Instructions for the task:
Search the records that follow and extract every line containing the string "expression".

Exercise materials:
________________

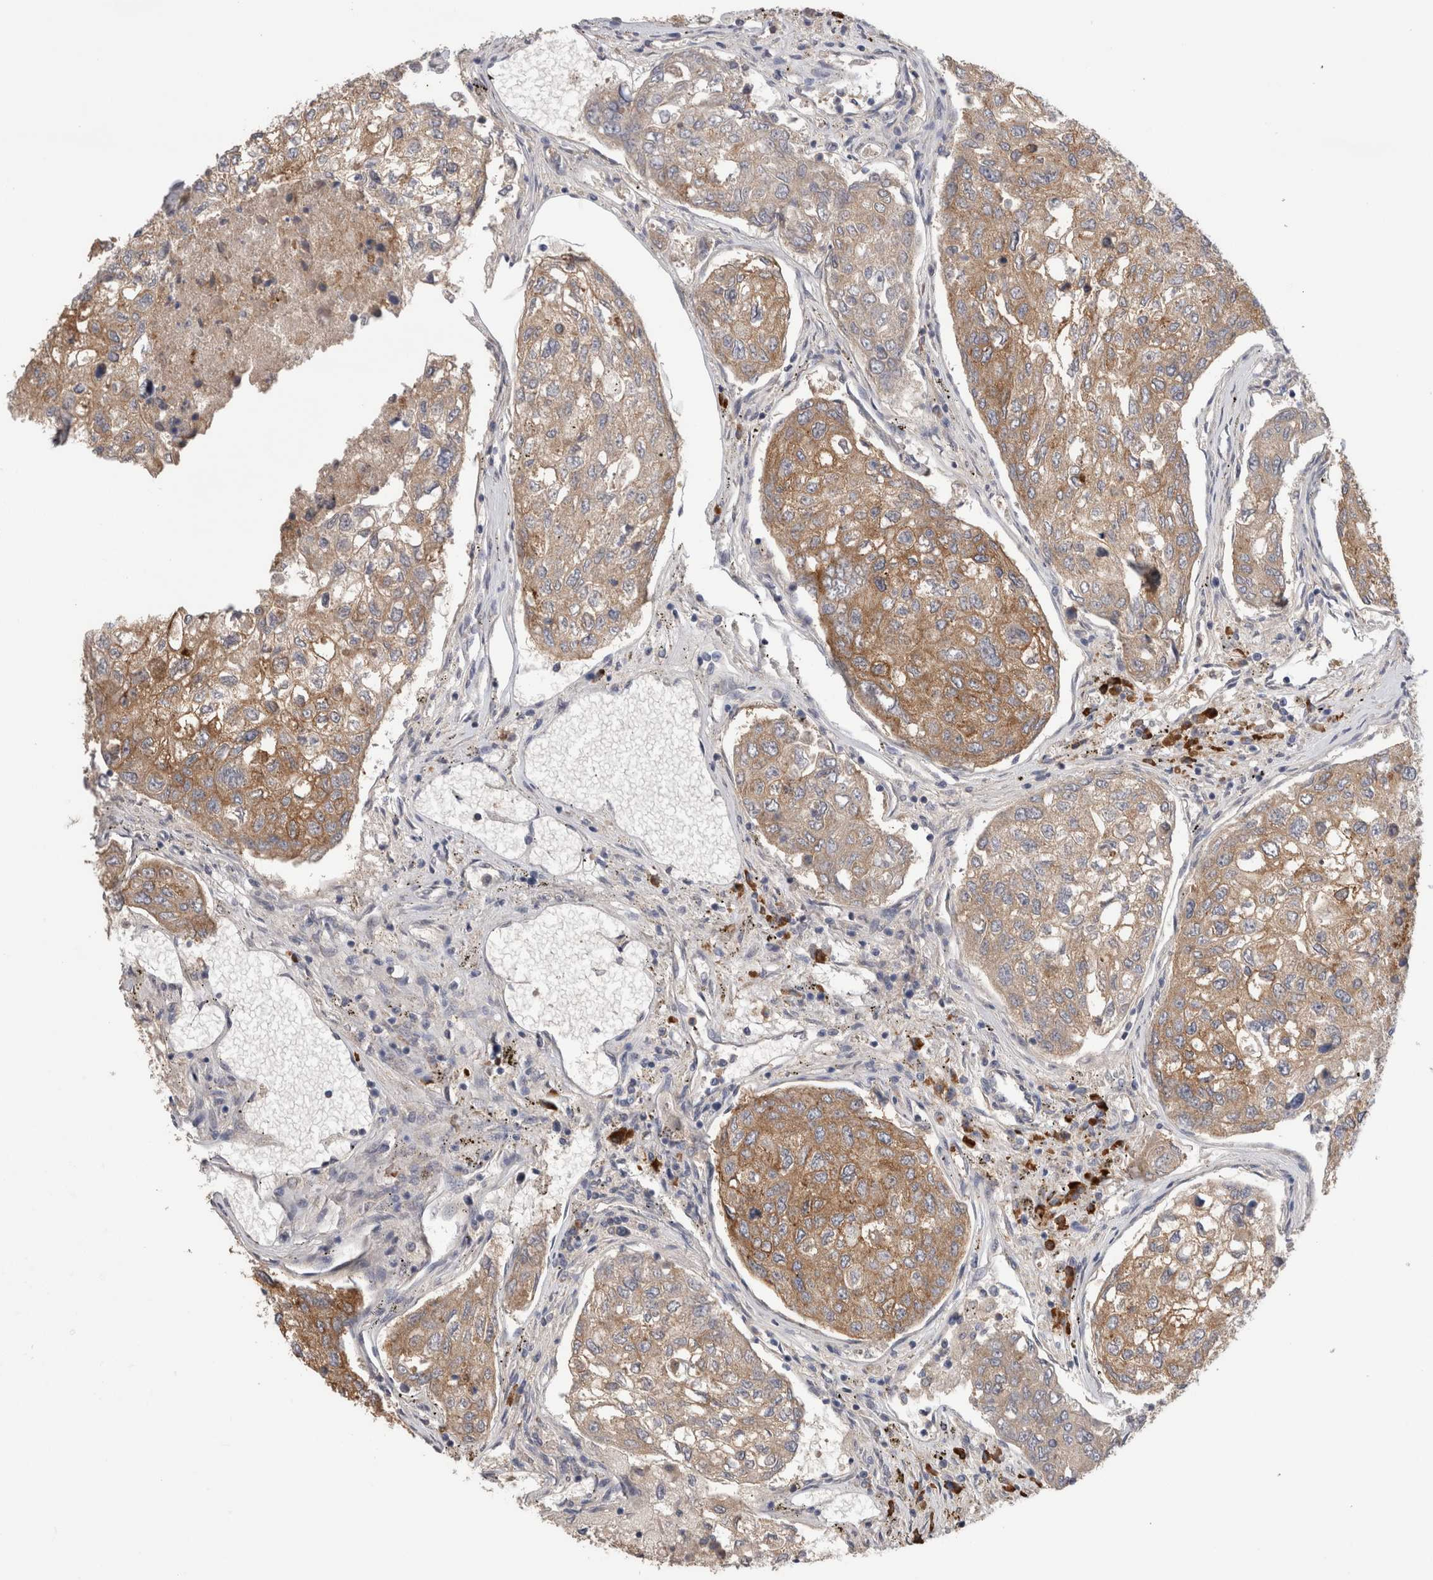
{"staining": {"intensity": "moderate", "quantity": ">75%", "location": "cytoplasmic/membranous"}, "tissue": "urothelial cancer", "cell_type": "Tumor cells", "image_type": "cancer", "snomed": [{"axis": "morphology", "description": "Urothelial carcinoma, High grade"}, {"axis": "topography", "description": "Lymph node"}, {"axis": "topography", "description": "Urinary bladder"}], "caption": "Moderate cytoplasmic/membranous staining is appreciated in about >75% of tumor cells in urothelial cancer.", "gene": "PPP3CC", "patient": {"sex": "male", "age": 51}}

________________

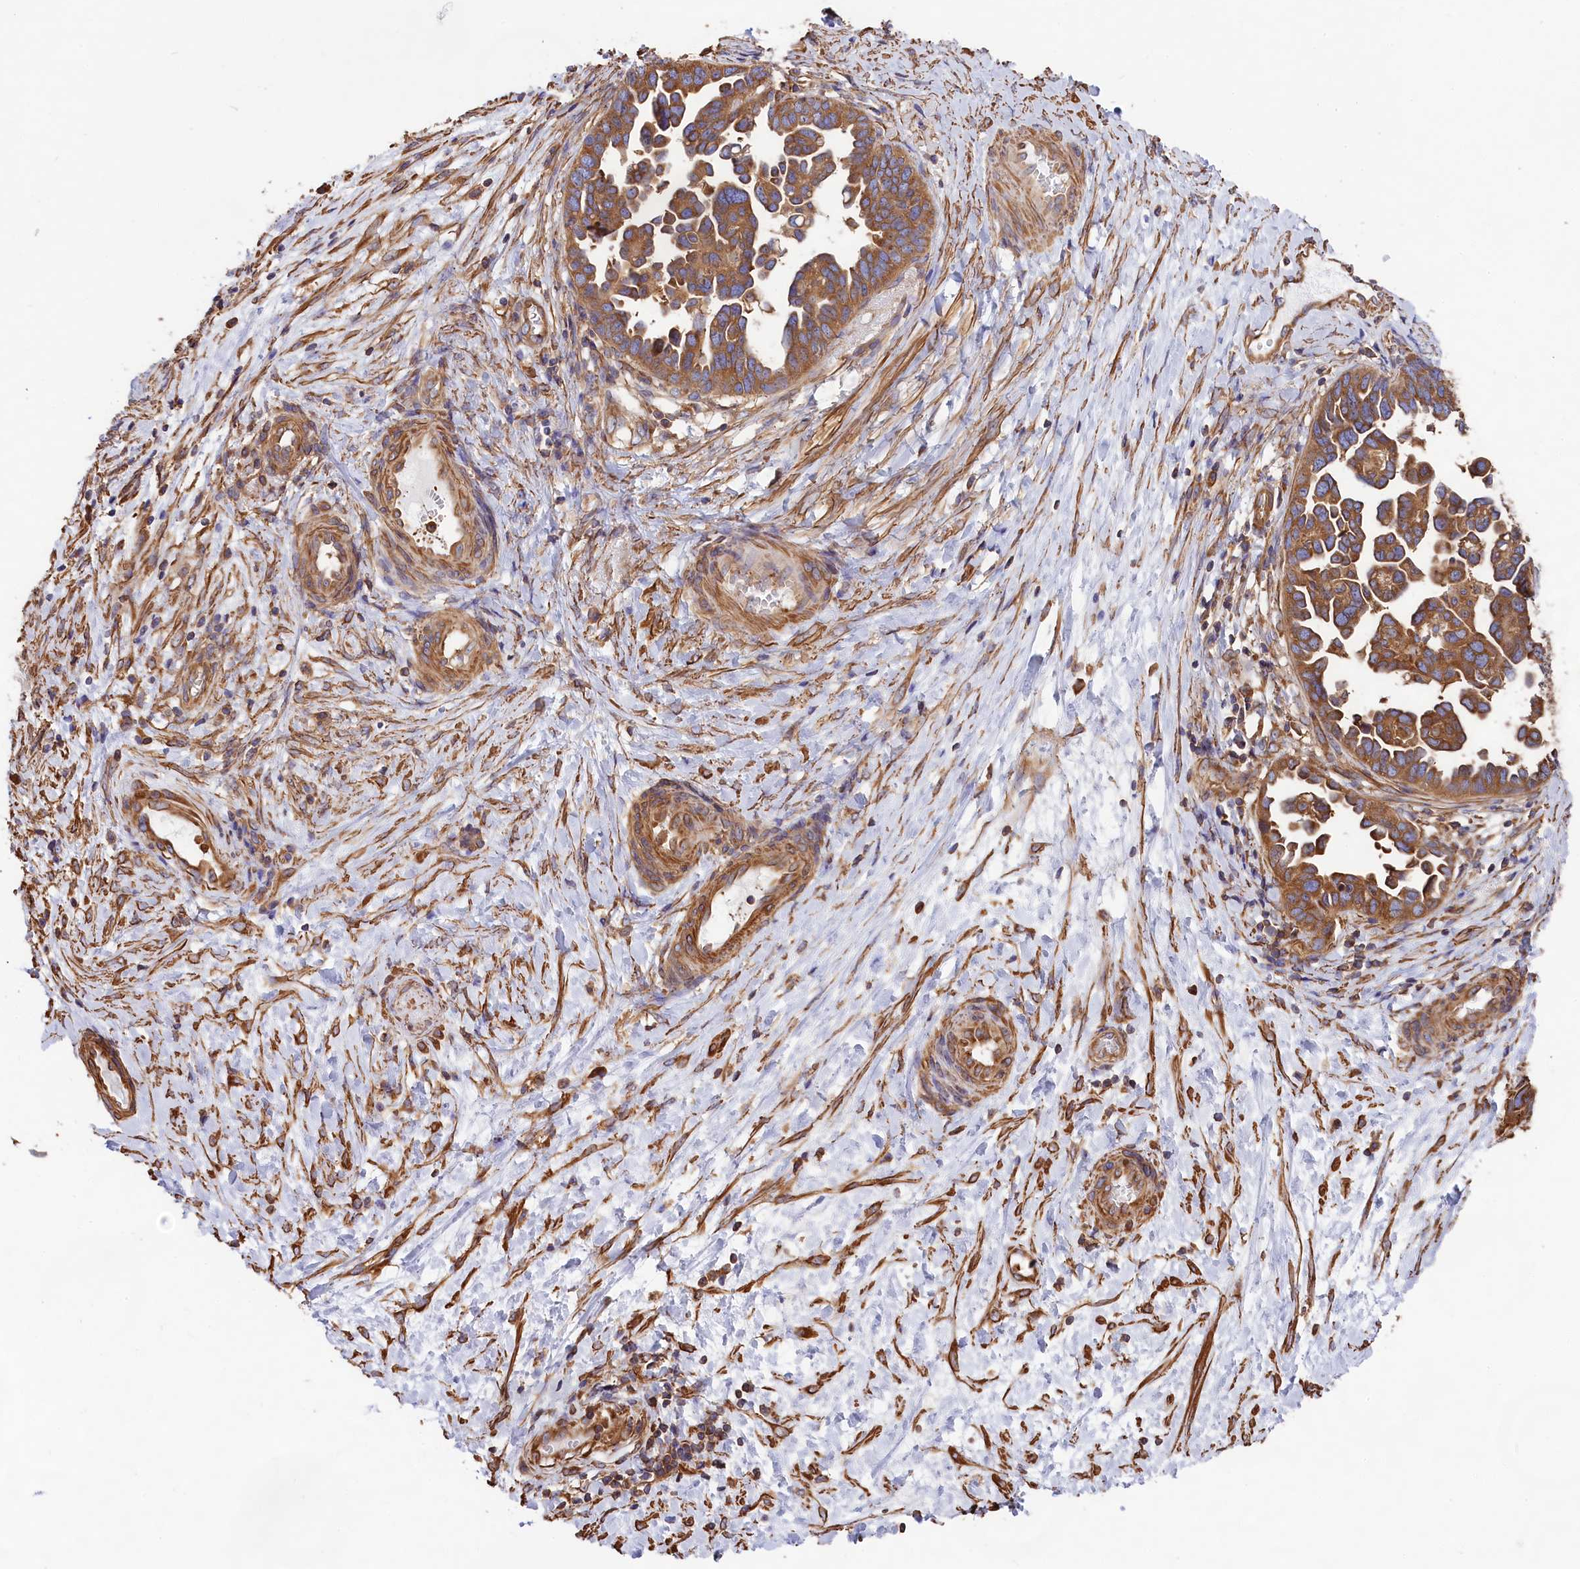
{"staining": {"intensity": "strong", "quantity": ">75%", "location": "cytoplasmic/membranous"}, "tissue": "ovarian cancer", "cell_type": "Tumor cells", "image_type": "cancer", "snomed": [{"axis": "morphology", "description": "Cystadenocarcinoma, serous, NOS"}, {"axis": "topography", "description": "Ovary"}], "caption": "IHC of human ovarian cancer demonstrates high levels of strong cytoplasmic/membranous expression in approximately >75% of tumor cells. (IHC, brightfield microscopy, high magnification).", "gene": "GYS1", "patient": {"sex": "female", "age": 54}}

________________

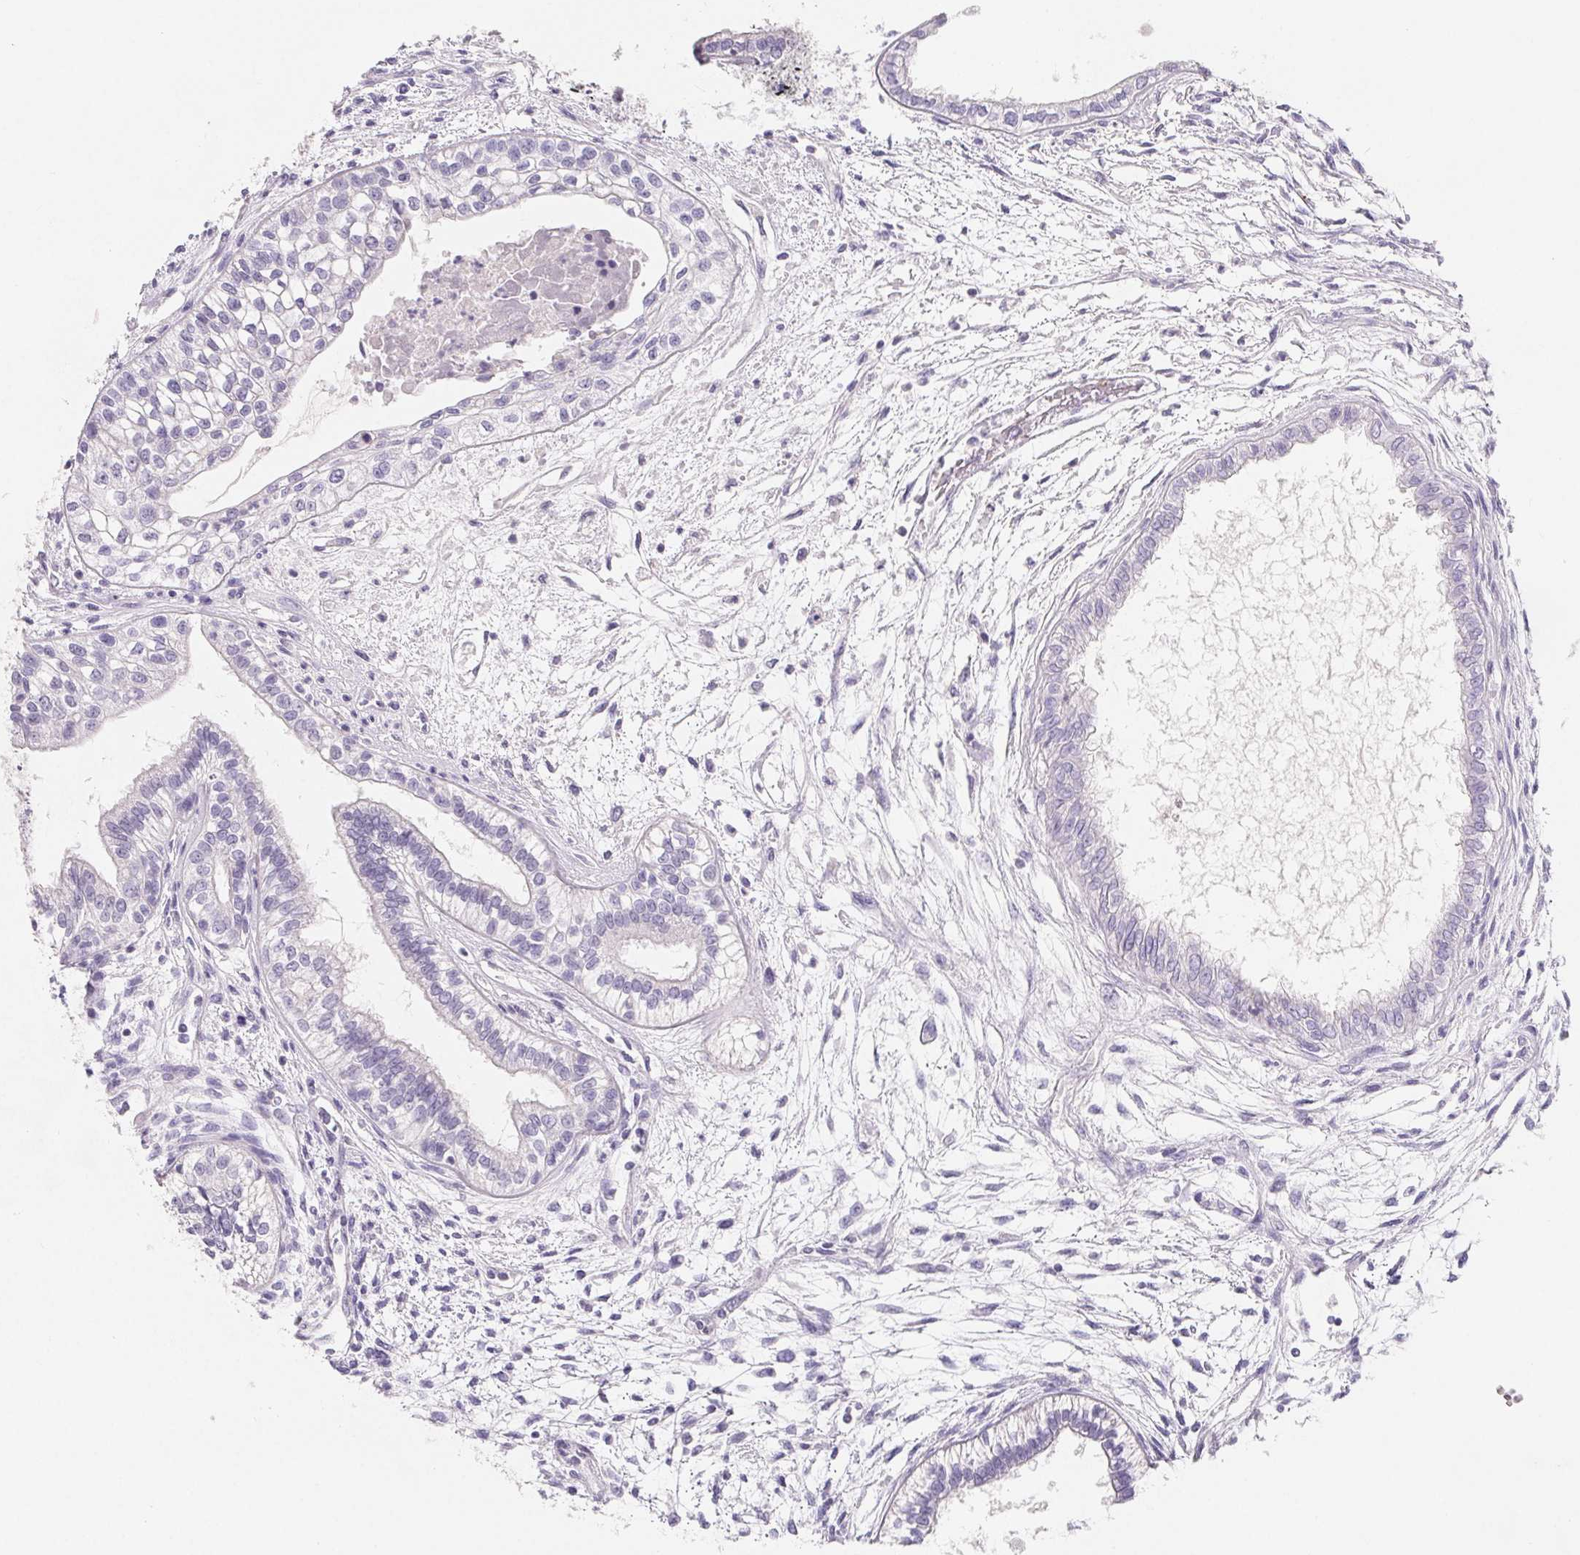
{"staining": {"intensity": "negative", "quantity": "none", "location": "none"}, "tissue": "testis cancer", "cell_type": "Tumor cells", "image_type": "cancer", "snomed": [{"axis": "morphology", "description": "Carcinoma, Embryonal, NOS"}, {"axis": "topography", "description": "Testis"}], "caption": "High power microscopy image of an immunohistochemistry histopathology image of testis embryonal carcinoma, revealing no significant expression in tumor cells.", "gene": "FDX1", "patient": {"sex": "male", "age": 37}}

________________

Solved problem:
{"staining": {"intensity": "strong", "quantity": ">75%", "location": "cytoplasmic/membranous"}, "tissue": "ovarian cancer", "cell_type": "Tumor cells", "image_type": "cancer", "snomed": [{"axis": "morphology", "description": "Cystadenocarcinoma, serous, NOS"}, {"axis": "topography", "description": "Ovary"}], "caption": "IHC of human ovarian cancer demonstrates high levels of strong cytoplasmic/membranous expression in approximately >75% of tumor cells. (IHC, brightfield microscopy, high magnification).", "gene": "GYS1", "patient": {"sex": "female", "age": 54}}
{"staining": {"intensity": "negative", "quantity": "none", "location": "none"}, "tissue": "testis cancer", "cell_type": "Tumor cells", "image_type": "cancer", "snomed": [{"axis": "morphology", "description": "Carcinoma, Embryonal, NOS"}, {"axis": "topography", "description": "Testis"}], "caption": "High power microscopy image of an immunohistochemistry histopathology image of testis embryonal carcinoma, revealing no significant expression in tumor cells.", "gene": "FDX1", "patient": {"sex": "male", "age": 37}}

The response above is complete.